In his MVP season, Fingers averaged 1.66 innings per appearance, while Eckersley only average 1.23 innings per appearance in one of the most bewildering MVP votes in MLB history. If we examine closers in their prime from ages 28-31, we can clearly see La Russa’s influence in the amount of innings pitched by closers.

Name (Age 28-31)

Games (4-year avg)

Innings (4-year avg)

Innings per appearance

Johnny Murphy (1937-40)

36

81½

2.26

Rollie Fingers (1975-78)

75½

125½

1.66

Bruce Sutter (1981-84)

62½

99

1.59

Goose Gossage (1980-83)

52½

81½

1.55

Dan Quisenberry (1981-84)

63¼

116¾

1.84

Mariano Rivera (1998-01)

64

71¾

1.12

Trevor Hoffman (1996-99)

67½

77¼

1.14

Billy Wagner (2000-03)

60

63

1.05

But what you also see from this chart is that the amount of games pitched did not change all that drastically. At 29, Lincecum could be a Bruce Sutter or Goose Gossage reliever appearing in 60-65 games pitching 90-100 innings at an average of 1.55 innings per appearance.  With Lincecum as the Fireman, the Giants would have their best reliever pitch the most innings, which is generally outside of the La Russa specialized bullpen model. Last season, Dodgers closer Kenley Jansen led all closers in baseball with 76.2 innings pitched and the three highest inning totals of pitchers without starting a game last season were long relievers Anthony Swarzak (96 IP), Josh Collmenter (92 IP), and Tommy Hunter (86.1 IP).  Rather than my long reliever having the most innings, I’d rather have my best bullpen arm pitch the most innings, in the most important instances of the game, while limiting his appearances under 70 to reduce the wear and tear associated with getting a pitcher warmed up and in a game.  Under these circumstances, Lincecum’s value can be maximized best through 90-100 innings as a reliever rather than 190-210 as a number 3 starter.

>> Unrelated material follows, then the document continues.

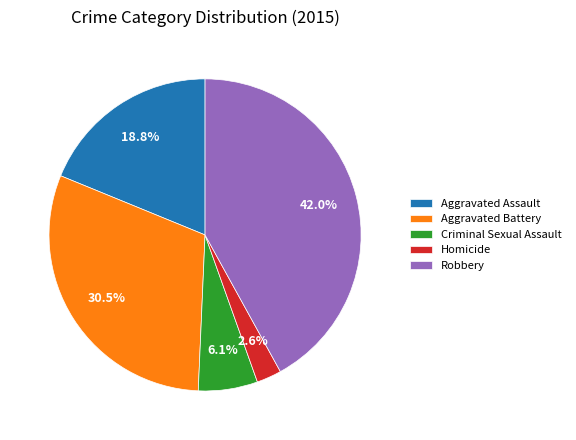

What is the ratio of the value at Criminal Sexual Assault to the value at Robbery?

0.1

No doubt, moving Lincecum to the bullpen would create a need for a fifth starting pitcher. The depth chart for the 2014 Giants’ pitching staff would look like this at the start of the season:

Starters

Relievers

Matt Cain

Tim Lincecum

Madison Bumgarner

Sergio Romo

Tim Hudson

Santiago Casilla

Ryan Vogelsong

Jeremy Affeldt

 

Javier Lopez

 

Jose Mijares

The Giants can either go the free agent or prospect route to fill the fifth starter slot.  In free agency, Ervin Santana could fit nicely into the pitcher-friendly confines of AT&T Park, but there’s just about zero chance they’d commit long-term money to Santana. Cheap starters Jason Marquis and Aaron Harang both pitched over 100 innings last season and could hold the fifth starter spot until prospects were ready to be called up. As for prospects, top prospect Kyle Crick is probably a year away, so prospects Mike Kickham, Eric Surkamp, and Edwin Escobar will all certainly get a look at Spring Training to determine if the Giants believe any of them are major league ready.

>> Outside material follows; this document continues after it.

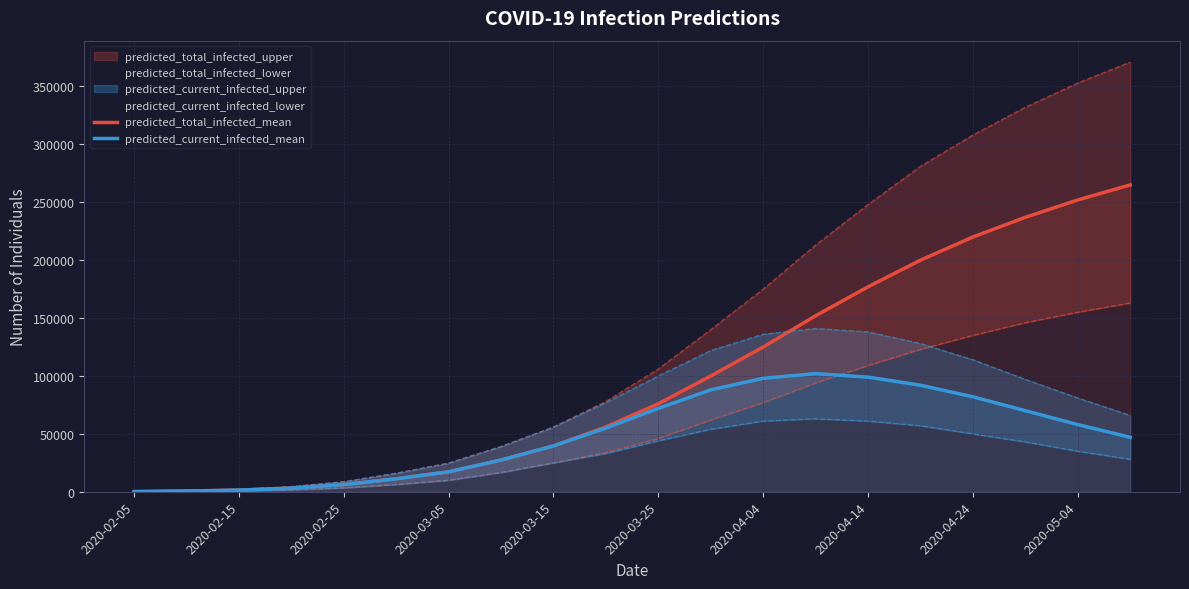

At which label is predicted_total_infected_mean closest to 132550?

2020-04-04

Regardless of who ends up as the fifth starter, the Giants would find at least a comparable starting pitcher to Lincecum’s -2.0 WAR in 2012 and -.6 WAR in 2013.  In addition, Lincecum’s brilliance in the 2012 postseason as a reliever should give the Giants confidence that not only would he be successful in the role, but that it’s also the best way to maximize Lincecum’s value. With Lincecum as the Fireman, manager Bruce Bochy could use him in high leverage situations the same way manager Joe McCarthy used Johnny Murphy to put out fires for the Yankees.  In the process, Bochy could rail against the La Russa specialized bullpen doctrine and justifiably place himself next to one of the greatest Yankee managers of all-time. So go on Bochy, be bold, show the baseball world that Joe Maddon isn’t the only creative manager in the game.